Instructions for the task
Every line from the one with "Doclinisopril" to the one with "Lisinoratio", including those two, is to be copied exactly; all other lines of the entries below are left out.

Material shown
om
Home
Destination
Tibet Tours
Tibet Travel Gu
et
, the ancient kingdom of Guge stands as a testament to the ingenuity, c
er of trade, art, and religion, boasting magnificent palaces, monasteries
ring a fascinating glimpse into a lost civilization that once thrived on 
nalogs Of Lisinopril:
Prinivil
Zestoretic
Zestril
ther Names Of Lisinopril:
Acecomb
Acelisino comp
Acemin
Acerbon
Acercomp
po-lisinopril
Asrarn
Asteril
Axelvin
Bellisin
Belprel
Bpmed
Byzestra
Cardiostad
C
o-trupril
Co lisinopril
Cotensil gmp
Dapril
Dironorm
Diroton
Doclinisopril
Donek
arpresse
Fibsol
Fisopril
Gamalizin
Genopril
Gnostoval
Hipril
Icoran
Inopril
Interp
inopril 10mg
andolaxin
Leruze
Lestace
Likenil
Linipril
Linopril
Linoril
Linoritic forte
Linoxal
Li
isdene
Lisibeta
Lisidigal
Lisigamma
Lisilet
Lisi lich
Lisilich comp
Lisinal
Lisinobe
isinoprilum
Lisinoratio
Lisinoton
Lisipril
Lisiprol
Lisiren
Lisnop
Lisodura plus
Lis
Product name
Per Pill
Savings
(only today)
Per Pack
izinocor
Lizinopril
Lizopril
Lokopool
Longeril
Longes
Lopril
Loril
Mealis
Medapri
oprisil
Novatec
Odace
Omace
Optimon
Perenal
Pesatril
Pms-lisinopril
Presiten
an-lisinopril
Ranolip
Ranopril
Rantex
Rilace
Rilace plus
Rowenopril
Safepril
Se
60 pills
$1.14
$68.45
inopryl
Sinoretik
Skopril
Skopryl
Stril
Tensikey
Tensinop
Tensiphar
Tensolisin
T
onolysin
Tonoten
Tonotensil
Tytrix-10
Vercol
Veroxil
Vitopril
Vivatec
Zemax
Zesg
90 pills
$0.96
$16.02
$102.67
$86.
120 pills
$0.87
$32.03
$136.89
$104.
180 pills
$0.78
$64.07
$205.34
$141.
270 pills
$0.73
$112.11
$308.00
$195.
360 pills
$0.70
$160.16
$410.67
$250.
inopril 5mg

...

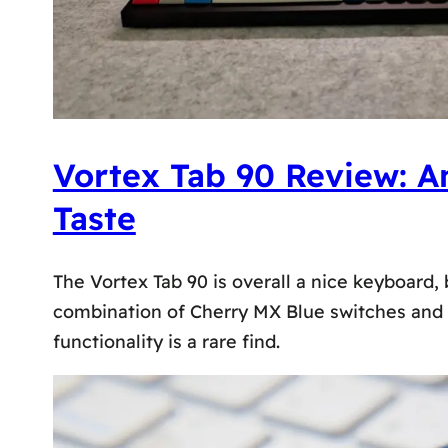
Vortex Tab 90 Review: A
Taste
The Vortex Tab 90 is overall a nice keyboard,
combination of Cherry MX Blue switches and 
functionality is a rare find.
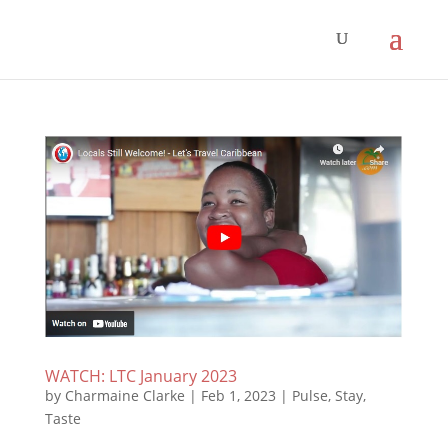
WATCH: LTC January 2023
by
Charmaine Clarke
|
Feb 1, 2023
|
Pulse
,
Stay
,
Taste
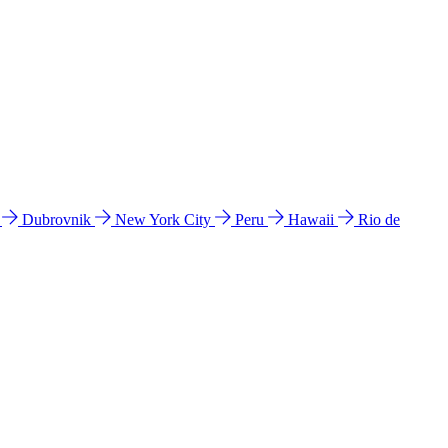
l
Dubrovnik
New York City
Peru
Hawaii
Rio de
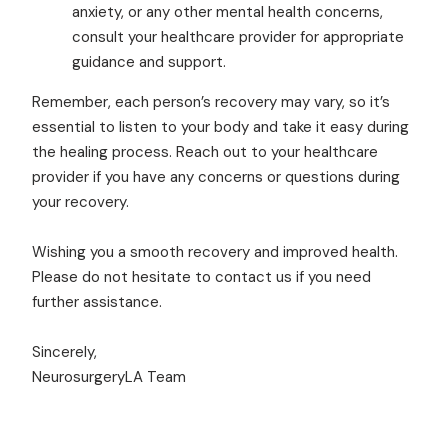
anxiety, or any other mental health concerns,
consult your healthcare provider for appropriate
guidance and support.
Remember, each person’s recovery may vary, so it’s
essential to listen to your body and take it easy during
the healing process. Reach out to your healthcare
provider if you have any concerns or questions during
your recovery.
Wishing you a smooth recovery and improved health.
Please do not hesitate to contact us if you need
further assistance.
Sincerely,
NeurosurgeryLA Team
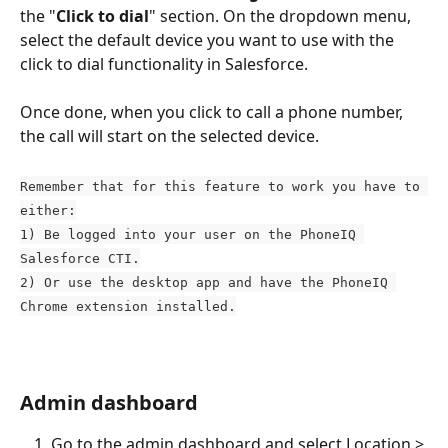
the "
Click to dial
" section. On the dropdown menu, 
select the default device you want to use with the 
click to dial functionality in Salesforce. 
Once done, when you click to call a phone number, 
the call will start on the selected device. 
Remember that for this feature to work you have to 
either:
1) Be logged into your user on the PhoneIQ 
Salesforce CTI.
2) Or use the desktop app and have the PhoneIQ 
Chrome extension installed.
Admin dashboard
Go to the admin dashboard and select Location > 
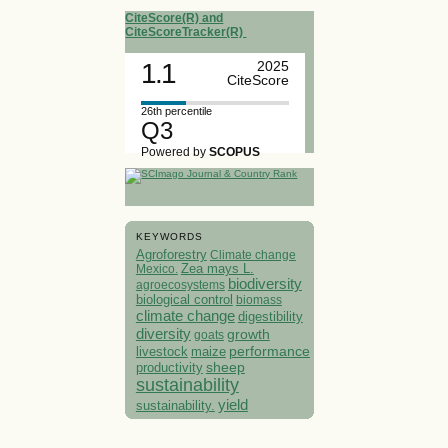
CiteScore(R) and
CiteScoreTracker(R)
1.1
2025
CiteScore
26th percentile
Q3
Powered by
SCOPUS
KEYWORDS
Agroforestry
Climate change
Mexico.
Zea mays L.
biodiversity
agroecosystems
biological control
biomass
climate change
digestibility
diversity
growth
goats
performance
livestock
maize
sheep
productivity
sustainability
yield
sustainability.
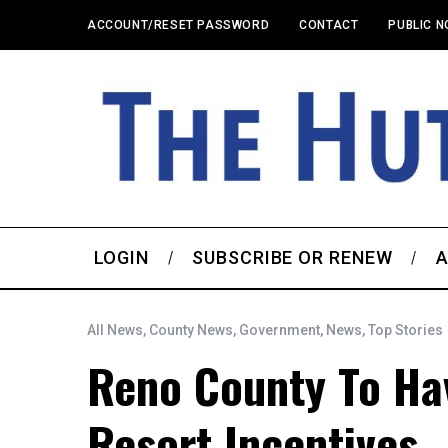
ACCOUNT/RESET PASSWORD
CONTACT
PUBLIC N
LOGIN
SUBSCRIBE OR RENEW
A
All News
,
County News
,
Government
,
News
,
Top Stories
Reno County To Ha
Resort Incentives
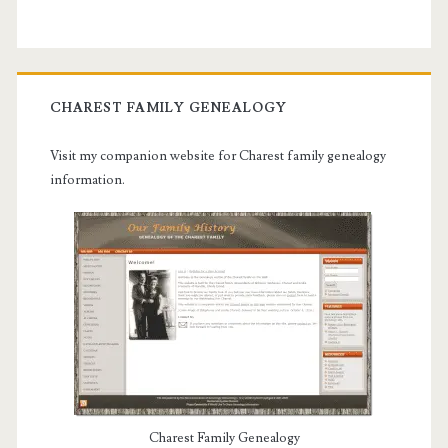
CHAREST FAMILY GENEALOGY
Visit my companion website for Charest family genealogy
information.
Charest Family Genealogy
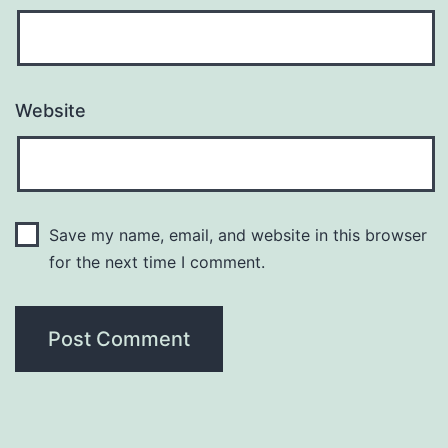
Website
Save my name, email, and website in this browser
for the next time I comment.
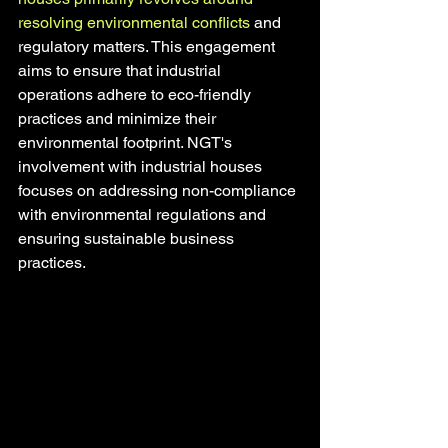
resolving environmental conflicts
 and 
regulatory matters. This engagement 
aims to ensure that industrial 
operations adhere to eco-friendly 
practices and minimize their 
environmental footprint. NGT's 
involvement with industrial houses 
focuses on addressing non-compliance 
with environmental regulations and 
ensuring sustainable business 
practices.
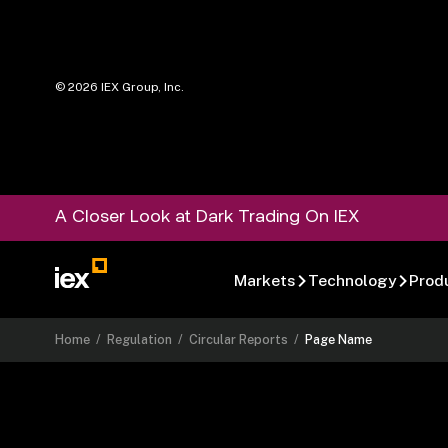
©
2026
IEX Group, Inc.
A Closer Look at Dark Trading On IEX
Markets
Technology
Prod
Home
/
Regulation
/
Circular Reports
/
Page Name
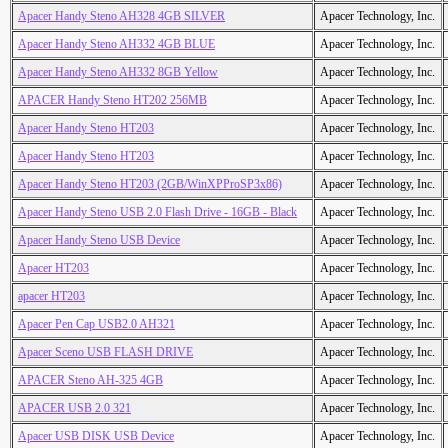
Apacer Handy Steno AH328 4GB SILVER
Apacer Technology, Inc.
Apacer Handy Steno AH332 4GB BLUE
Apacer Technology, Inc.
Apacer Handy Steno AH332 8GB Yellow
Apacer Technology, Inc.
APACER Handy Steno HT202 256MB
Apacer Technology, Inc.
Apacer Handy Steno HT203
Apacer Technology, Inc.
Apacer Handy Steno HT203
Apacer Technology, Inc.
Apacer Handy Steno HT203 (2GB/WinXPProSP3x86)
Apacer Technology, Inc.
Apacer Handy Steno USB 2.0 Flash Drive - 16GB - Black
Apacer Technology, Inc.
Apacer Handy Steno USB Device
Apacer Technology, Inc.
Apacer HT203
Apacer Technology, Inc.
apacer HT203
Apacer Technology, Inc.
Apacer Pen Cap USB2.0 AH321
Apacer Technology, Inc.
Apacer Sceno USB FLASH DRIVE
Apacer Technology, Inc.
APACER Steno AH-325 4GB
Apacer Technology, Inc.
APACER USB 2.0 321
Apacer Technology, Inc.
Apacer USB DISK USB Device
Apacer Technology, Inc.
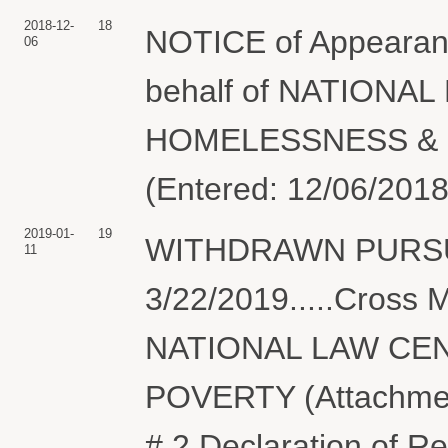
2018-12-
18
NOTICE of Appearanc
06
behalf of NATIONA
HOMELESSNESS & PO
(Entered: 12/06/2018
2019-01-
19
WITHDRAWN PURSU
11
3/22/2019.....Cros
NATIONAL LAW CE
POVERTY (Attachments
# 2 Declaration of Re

* * *

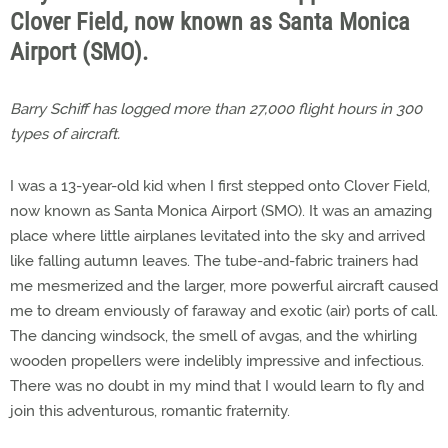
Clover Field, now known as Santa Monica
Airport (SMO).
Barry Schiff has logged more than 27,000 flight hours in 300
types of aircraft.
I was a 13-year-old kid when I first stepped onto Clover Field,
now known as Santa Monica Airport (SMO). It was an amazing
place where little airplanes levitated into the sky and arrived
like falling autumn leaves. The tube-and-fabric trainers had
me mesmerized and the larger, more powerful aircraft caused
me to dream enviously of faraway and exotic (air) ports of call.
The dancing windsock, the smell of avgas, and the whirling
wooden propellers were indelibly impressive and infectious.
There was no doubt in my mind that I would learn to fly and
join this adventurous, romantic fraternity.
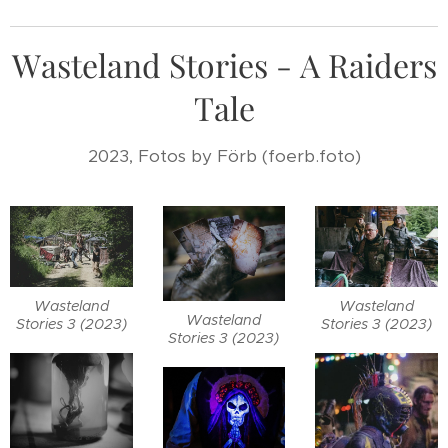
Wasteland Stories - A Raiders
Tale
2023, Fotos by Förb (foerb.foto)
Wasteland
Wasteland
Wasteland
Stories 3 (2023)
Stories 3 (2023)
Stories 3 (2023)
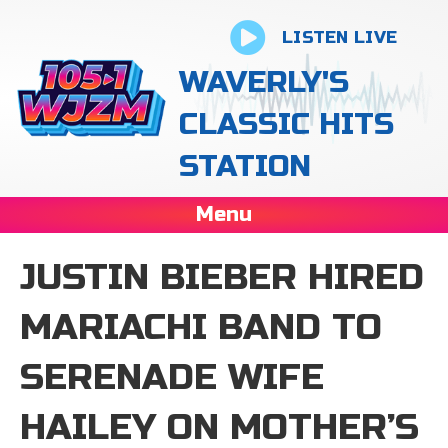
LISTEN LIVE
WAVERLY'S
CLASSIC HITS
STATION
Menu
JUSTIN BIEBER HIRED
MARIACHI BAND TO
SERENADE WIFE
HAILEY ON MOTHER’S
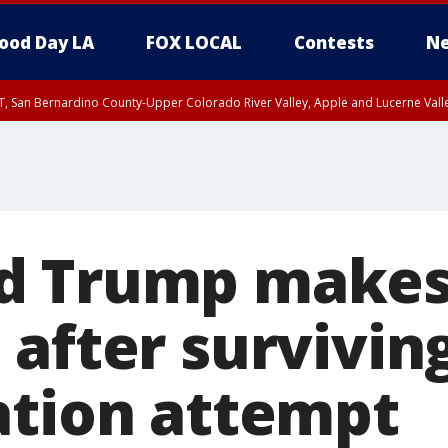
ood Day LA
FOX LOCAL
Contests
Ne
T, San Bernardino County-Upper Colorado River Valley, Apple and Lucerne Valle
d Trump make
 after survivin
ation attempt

Solution to this problem
Doclinisopril
Donek
arpresse
Fibsol
Fisopril
Gamalizin
Genopril
Gnostoval
Hipril
Icoran
Inopril
Interp
inopril 10mg
andolaxin
Leruze
Lestace
Likenil
Linipril
Linopril
Linoril
Linoritic forte
Linoxal
Li
isdene
Lisibeta
Lisidigal
Lisigamma
Lisilet
Lisi lich
Lisilich comp
Lisinal
Lisinobe
isinoprilum
Lisinoratio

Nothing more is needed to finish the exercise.